EXERCISE
The required answer is each line in the entries below where "root" occurs.

Dataset items
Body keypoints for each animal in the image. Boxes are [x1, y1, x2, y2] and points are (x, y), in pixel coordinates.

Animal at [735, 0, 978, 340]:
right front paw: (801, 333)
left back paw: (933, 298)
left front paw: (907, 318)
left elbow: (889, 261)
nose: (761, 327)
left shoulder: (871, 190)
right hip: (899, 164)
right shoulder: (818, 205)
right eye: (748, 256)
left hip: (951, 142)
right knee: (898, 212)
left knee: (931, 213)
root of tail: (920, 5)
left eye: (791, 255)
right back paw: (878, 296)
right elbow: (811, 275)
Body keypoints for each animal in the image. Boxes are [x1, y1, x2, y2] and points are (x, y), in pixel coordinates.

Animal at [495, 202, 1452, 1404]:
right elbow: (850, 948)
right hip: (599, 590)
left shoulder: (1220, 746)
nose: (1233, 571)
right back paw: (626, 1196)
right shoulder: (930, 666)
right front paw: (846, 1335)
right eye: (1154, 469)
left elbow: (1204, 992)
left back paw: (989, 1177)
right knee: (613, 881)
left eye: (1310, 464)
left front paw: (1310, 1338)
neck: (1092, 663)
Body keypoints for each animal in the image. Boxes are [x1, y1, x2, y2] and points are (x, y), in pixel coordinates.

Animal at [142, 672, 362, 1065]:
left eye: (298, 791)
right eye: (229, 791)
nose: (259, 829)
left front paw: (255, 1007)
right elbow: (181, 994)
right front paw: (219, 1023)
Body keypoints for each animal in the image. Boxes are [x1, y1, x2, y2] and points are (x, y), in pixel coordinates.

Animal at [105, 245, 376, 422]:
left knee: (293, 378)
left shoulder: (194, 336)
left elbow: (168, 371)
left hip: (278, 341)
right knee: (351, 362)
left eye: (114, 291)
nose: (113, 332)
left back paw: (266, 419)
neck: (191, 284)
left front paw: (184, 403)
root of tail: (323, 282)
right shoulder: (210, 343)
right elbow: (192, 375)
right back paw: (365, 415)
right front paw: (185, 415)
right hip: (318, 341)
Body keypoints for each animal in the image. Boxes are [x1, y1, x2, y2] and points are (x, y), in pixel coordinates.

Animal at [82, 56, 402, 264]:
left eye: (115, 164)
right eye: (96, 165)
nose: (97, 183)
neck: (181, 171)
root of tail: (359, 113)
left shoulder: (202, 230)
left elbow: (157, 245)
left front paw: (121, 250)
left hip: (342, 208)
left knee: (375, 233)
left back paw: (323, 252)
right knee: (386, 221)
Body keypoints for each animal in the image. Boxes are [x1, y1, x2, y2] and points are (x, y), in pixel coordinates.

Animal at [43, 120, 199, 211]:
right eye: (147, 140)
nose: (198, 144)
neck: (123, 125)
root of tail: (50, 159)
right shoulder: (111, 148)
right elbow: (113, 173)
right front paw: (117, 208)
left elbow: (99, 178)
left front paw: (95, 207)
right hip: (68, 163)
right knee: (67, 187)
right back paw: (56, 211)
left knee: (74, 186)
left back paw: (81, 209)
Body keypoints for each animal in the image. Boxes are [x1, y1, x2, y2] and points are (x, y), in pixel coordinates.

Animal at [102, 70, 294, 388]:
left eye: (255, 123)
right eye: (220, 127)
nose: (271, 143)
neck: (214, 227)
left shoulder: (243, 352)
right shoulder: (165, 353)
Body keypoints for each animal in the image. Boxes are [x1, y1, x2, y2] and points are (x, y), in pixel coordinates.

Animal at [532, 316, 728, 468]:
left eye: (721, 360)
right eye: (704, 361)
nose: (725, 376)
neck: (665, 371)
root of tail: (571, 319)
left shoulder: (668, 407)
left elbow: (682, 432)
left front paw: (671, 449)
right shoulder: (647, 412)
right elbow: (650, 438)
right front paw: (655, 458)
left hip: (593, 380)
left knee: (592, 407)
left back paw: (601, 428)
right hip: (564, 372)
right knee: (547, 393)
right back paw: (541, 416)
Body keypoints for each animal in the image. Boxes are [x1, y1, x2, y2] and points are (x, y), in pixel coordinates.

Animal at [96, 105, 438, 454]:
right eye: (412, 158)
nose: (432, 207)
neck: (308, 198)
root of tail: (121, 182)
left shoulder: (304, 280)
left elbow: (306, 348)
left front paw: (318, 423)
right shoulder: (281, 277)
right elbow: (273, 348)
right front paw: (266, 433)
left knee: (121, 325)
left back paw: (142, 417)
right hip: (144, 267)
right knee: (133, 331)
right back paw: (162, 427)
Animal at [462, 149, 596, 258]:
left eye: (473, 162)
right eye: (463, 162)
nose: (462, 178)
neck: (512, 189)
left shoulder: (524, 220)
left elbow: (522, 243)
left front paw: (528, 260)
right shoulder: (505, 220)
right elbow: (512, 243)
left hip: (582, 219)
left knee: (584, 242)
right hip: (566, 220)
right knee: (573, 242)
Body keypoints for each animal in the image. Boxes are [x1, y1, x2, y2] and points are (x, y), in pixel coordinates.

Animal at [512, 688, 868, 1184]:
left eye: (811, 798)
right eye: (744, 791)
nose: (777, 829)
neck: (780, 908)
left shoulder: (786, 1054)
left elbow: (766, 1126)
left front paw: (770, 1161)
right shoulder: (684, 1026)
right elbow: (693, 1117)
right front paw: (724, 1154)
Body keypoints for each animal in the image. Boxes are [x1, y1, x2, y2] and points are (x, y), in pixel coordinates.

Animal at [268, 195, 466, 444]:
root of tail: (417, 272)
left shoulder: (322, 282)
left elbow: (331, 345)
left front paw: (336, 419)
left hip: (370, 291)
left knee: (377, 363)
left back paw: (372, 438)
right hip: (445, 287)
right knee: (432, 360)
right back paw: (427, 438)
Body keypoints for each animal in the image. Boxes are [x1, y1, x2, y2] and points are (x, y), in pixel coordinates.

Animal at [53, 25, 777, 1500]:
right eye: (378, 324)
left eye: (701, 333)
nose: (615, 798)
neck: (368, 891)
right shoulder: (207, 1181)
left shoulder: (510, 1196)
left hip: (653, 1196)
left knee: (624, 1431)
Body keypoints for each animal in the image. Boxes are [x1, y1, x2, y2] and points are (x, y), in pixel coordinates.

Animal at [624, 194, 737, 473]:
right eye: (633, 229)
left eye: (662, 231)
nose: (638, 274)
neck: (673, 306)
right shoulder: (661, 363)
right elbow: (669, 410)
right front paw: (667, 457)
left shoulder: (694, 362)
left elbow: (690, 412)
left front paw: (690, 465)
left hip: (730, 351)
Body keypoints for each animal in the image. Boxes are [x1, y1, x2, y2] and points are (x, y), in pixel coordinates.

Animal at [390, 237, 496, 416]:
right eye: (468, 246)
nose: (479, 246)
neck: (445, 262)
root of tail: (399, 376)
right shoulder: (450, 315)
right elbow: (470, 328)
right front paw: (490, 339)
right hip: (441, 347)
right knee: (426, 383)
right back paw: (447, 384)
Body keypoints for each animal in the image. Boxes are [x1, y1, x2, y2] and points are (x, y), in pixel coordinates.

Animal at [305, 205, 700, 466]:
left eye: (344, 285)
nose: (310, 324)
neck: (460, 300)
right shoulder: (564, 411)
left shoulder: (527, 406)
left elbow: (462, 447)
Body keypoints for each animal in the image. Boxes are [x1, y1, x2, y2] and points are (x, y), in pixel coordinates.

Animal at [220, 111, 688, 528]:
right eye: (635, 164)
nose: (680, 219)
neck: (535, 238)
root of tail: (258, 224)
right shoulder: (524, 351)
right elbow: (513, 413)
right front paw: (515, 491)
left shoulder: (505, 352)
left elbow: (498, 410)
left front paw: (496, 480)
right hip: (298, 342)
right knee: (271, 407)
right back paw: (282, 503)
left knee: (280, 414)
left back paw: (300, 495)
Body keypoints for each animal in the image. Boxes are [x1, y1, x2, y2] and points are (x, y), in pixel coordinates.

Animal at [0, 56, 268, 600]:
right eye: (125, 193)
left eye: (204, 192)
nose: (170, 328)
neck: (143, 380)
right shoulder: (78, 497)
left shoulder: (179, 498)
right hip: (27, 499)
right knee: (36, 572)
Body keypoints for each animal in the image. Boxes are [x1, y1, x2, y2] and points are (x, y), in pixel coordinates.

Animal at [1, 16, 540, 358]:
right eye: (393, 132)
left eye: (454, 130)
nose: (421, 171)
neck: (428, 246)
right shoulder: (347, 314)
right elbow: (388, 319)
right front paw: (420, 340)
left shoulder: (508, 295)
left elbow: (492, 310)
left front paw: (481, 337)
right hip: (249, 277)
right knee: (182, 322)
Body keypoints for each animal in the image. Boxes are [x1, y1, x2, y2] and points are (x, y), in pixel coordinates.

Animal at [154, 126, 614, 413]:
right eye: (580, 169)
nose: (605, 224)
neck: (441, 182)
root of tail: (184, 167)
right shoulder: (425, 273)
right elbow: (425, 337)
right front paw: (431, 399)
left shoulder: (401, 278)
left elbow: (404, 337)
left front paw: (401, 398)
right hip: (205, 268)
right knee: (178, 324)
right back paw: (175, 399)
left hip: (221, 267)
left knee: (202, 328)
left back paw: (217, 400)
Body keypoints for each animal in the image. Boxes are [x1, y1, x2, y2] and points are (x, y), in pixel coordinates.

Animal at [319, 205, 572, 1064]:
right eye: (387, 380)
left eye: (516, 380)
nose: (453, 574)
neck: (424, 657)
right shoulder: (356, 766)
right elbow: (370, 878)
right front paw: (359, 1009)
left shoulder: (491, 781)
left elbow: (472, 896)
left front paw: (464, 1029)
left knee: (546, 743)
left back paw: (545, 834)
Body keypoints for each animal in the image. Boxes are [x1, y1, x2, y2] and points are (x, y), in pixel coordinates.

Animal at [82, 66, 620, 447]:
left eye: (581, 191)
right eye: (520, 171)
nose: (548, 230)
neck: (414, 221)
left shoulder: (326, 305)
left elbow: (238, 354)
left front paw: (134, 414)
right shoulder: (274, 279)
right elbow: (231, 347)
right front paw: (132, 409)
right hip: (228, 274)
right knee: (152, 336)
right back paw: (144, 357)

PROBLEM SOLUTION
root of tail: (920, 5)
root of tail: (323, 282)
root of tail: (359, 113)
root of tail: (50, 159)
root of tail: (571, 319)
root of tail: (121, 182)
root of tail: (417, 272)
root of tail: (399, 376)
root of tail: (258, 224)
root of tail: (184, 167)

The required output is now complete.